WASHINGTON – In order to attract donors in a time of declining revenues, HBCUs must discard old ideas about uplift and focus boosting productivity and performance in ways that rival the most prestigious institutions.
That was one of a series of exhortations made Tuesday during an HBCU Week Conference panel discussion devoted to the contemporary demands of serving as an HBCU board trustee.
The whole approach toward “helping poor Black children” is becoming outdated and dwindling in its appeal, said Jeffrey L. Humber Jr., trustee at Gallaudet University and the University of Virginia Law School Foundation, as well as a former trustee at his alma mater, Virginia Union University.
“The board’s responsibility is to create the environment so that you have something to sell,” Humber said. “You either sell performance or you sell the plan to get to performance.
“If you don’t have any of those, you can knock on all the IBM and Xerox doors you want. They’re not going to be interested.”
Such corporations may purchase a $10,000 table at a fund-raising banquet, Humber said, but that’s only a pittance of the kind of money that institutions need to operate effectively in today’s environment.
Humber made his remarks during a panel discussion titled “Trusteeship: What Every Trustee Should Know Before and After Signing Up.”
A common refrain at the discussion is that trusteeships should not be seen as “honorific” but rather as positions that demand the same kind of attention that it takes to run a business.
“I’m always amazed at the number of trustees who may not have read materials given to them before the meeting,” Humber said. “”You have a responsibility to read and ask questions that those materials raise and demand additional information that may not have come.”
“That’s not only your responsibility but your protection as well,” Humber said, affirming to a questioner that board trustees are potentially subject to litigation for how they execute their responsibilities.
“Can you be sued? Yes, you can be sued,” Humber said. “It all depends on what happened.”
He advised individuals who are tapped to serve as trustees to confer with a board’s outside counsel to get an understanding of the trustee’s obligations, potential liabilities and whether a board carries insurance that is adequate to cover its members.
“At the end of the day you’re going to have to make judgments about all of that stuff,” Humber said. “But those are questions you have to ask.”
While the panel discussion on trustees’ responsibilities comes at a time when boards of trustees—including some at HBCUs—are increasingly finding themselves in the news for all the wrong reasons, such as the Penn State sex scandal or last year’s hazing death at FAMU, leaders at the White House Initiative on Black Colleges and Universities said such cases were not the impetus for the panel discussion on trusteeship.
Rather, they say, the panel was meant to educate trustees and prospective trustees on how to build capacity pursuant to executive order of President Barack Obama.
“We can’t think about, much less talk about, strengthening the capacity of HBCUs unless you consider issues of leadership and leadership at the top,” said Dr. John S. Wilson Jr., Executive Director of the White House Initiative on HBCUs. “The best capacity issues get resolved at the board of trustees level because it’s at the board level you talk about the endowment of the institution, the quality of infrastructure at the institution.”
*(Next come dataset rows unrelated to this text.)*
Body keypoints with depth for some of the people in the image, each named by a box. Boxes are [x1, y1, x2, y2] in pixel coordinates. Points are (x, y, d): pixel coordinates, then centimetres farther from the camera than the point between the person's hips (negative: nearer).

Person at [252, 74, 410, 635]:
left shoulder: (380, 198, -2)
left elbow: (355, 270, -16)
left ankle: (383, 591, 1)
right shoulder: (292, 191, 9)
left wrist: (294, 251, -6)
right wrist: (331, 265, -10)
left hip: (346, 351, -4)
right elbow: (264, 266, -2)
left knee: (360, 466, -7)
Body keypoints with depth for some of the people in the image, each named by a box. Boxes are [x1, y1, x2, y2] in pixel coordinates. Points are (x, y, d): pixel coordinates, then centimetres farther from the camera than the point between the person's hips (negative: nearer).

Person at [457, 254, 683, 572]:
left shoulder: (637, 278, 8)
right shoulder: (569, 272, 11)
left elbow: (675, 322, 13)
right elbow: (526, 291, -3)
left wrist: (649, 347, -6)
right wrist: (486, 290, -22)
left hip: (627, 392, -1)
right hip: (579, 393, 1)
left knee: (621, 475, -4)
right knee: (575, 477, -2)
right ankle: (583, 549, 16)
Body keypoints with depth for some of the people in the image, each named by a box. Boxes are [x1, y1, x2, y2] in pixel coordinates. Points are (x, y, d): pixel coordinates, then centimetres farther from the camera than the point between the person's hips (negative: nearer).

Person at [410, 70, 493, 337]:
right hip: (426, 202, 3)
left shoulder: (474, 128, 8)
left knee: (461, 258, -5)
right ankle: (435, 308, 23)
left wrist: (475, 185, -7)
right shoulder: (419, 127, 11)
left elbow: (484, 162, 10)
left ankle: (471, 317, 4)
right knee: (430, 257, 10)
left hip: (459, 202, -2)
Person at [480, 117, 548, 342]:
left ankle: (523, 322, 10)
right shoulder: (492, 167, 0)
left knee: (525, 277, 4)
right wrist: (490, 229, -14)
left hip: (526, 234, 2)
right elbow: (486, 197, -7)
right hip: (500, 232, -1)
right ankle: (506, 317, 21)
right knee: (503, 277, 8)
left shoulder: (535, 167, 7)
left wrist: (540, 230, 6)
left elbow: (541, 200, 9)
At the panel discussion, Humber identified a list of questions individuals should ask before agreeing to become a trustee. They include blunt questions such as whether there have been controversies and whether the institution is broke.
Humber stressed the need to focus on having institutions remain competitive.
“We have to put ourselves against the best and brightest of our competition,” Humber said. “We cannot compare ourselves to ourselves. And any organization that compares itself to itself is a dying organization. If we say, ‘We’re doing so much better than we did,’ we’re not.’”
Trustees also have to be cognizant of admissions practices and policies and how the current business model, which is based on tuition, is not sustainable but may nevertheless induce schools to accept many students who are not ready to do college level work, which in turn elevates costs due to the need for remediation.
Other speakers at the panel included Richard Legon, President of the Association of Governing Boards of Colleges and Universities, and Terence Murchison, Chair of the Board at Fayetteville State University.
At Tuesday’s luncheon speech, William H. Gray, III, chairman of Gray Global Strategies Inc. and a former congressman and former president and CEO of UNCF, challenged HBCUs to appeal to a broader base of prospective donors who have an interest in the nation’s prosperity.
He also urged HBCU leaders to become more creative than they’ve already been and to focus on marketing to make sure their story is known to younger generations who may not know what value HBCUs bring to higher education.
“Marketing is so important,” said Gray, who oversaw $2.3 billion in fund-raising during his tenure at UNCF. “One of the things I learned at UNCF is you have to tell your story.”
Gray spoke of how contributions to UNCF, which he said were falling off due to older White donors dying, increased after he started having students tell stories about “how they got over” with help from HBCUs and went on to graduate schools at prestigious institutions.
“Soon the money started climbing,” Gray said. “Why? Because people don’t give to buildings. They give to stories, they give to people.
“That’s what we’ve got to do and when we do that people will be (ready) to give to something that is as productive as that.”